#### [Requirement A]
In the article on b-to-b publishing deals, what was VNU USA formerly called?
#### [Requirement B]
In the article on b-to-b publishing deals, rewrite the stretch from "But amid all" through "seek to dominate." with "weed out" changed to "cut".
#### [Requirement C]
Turn the paragraph of the article on b-to-b publishing deals that begins "European companies driving the consolidation" into a short list that keeps its main facts.

=== Reading text ===

But amid all the huzzahs about "synergy" and "win-win," how will the recent spate of deals originated by overseas buyers affect the marketing efforts of their new U.S. units?

European companies driving the consolidation in b-to-b publishing can follow at least two scenarios. They can combine similar business titles, Web sites or trade shows. They can also integrate marketing plans among the units. In either case, they will eventually weed out unsuccessful publishing products or promote profitable titles that operate in markets the companies seek to dominate.

But before any plan can be executed, the companies have to get all their corporate ducks in a row, according to industry observers.

"It's probably a year or 18 months down the line before [media buyers] see any real, usable marketing plans" among the consolidated companies, said Mike McHale, group media director, International-U.S. for New York-based ad agency Optimedia. "They first have to set up a strong corporate structure before you'll see a new sales identity."

 Indeed, establishing new brand identities could prove problematic for all of the companies involved. This is especially true in the case of VNU, which killed the "Miller Freeman USA" name after buying it from United News & Media plc earlier this year. VNU is currently folding the assets formerly owned by Miller into VNU USA, formerly Bill Communications.

"People tend to overstate syn-ergy," said Kelly Conlin, president-CEO of International Data Group. The publisher of The Industry Standard and CIO, among others, Boston-based IDG has for years had a huge international presence. "It's hard to mandate from a boardroom a plan that will translate into benefits for the [advertiser]."

Conlin said it will be interesting to watch what becomes of technology publisher CMP Media Inc., which United News retained in the VNU sale, and Ziff Davis Media Inc. (owned by the venture capital firm Willis Stein & Partners). There were rumors at the time of the Miller sale to VNU that United would eventually sell CMP.

Once the consolidated companies have agreed on a game plan, they can try to capitalize on their new breadth.

"The combined companies must look at each market they're in and say, `Does this travel well?' " said Bob Crosland, a managing director with media investment banking company AdMedia Partners Inc.

"The test of good b-to-b advertising is that the company fully understands [its] target and delivers it in its most direct, simple form," said George Fertitta, president of Margeotes/Fertitta + Partners L.L.C., a New York ad agency whose b-to-b clients include The McGraw-Hill Cos. and Putnam Investments.

=== Data for analysis ===

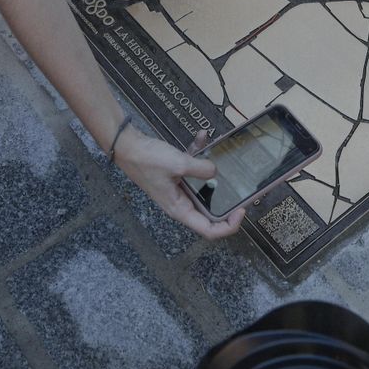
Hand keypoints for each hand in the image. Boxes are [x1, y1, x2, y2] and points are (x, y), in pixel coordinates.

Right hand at [114, 128, 246, 238]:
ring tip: (224, 159)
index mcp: (180, 209)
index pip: (209, 230)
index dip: (228, 226)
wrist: (126, 145)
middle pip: (210, 212)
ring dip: (213, 173)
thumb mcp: (179, 164)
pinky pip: (193, 169)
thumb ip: (201, 168)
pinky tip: (202, 137)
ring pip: (203, 188)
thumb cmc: (146, 160)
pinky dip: (199, 154)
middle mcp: (180, 203)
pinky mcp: (176, 175)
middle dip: (226, 202)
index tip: (241, 211)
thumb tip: (215, 170)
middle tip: (241, 192)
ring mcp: (178, 189)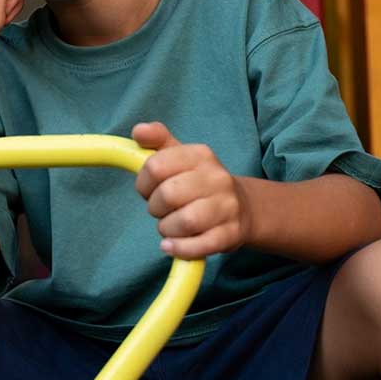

===

#### [Exercise solution A]
Bill Communications

#### [Exercise solution B]
But amid all the huzzahs about "synergy" and "win-win," how will the recent spate of deals originated by overseas buyers affect the marketing efforts of their new U.S. units?

European companies driving the consolidation in b-to-b publishing can follow at least two scenarios. They can combine similar business titles, Web sites or trade shows. They can also integrate marketing plans among the units. In either case, they will eventually cut unsuccessful publishing products or promote profitable titles that operate in markets the companies seek to dominate.

#### [Exercise solution C]
European companies consolidating b-to-b publishing have at least two scenarios:
- Combine similar business titles, Web sites or trade shows.
- Integrate marketing plans among the units.

Either way, they will eventually weed out unsuccessful publishing products or promote profitable titles in markets they seek to dominate.